The second definition ensures that the recursion is in the tail-position!

# What is the tail-position?

From the book real world OCaml: Let’s think about the situation where one function (the caller) invokes another (the callee). The invocation is considered a tail call when the caller doesn’t do anything with the value returned by the callee except to return it.

In the second example, the function fact is by itself not recursive, but it invokes another function called aux which is. Now the fact function simply returns the output given by aux doesn’t it! So, this makes it a tail-call.

Some functions are deliberately made a little messier as in the second case to allow the compiler to perform the tail-call optimisations. This messiness comes from the use of the accumulator, this holds the value of individual calls in a single stack frame (we’ll discuss that in a few minutes) and allows the main function to return just the output of inner recursive function.

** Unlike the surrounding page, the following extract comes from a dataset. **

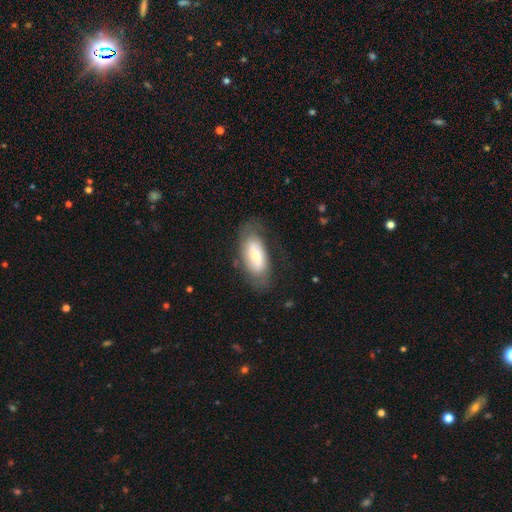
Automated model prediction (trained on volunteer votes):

So what is a tail-call optimisation?

# Tail call optimisation

To understand this in a deeper level, let’s analyze the assembly output for the non-tail recursive case. For compiling, save the first definition in a file named main.ml, then run:

# Assuming main.ml has the following code:
# let rec fib n =
# 	match n with
# 	| 1 -> 1
# 	| 2 -> 1
# 	| n -> fib (n-1) + fib (n-2);;

# let a = fib 10;;
# print_endline @@ string_of_int a;;

ocamlopt -o main main.ml -g # -g -> Ensure that symbols are present for debugging

Then do an objdump and save it to a file for analysis:

objdump -d main > objdump.txt

This is the main and the _start section:

0000000000018890 <main>:
   18890:	f3 0f 1e fa          	endbr64 
   18894:	50                   	push   %rax
   18895:	58                   	pop    %rax
   18896:	48 89 f7             	mov    %rsi,%rdi
   18899:	48 83 ec 08          	sub    $0x8,%rsp
   1889d:	e8 de b1 02 00       	call   43a80 <caml_main>
   188a2:	31 ff                	xor    %edi,%edi
   188a4:	e8 17 64 02 00       	call   3ecc0 <caml_do_exit>
   188a9:	0f 1f 80 00 00 00 00 	nopl   0x0(%rax)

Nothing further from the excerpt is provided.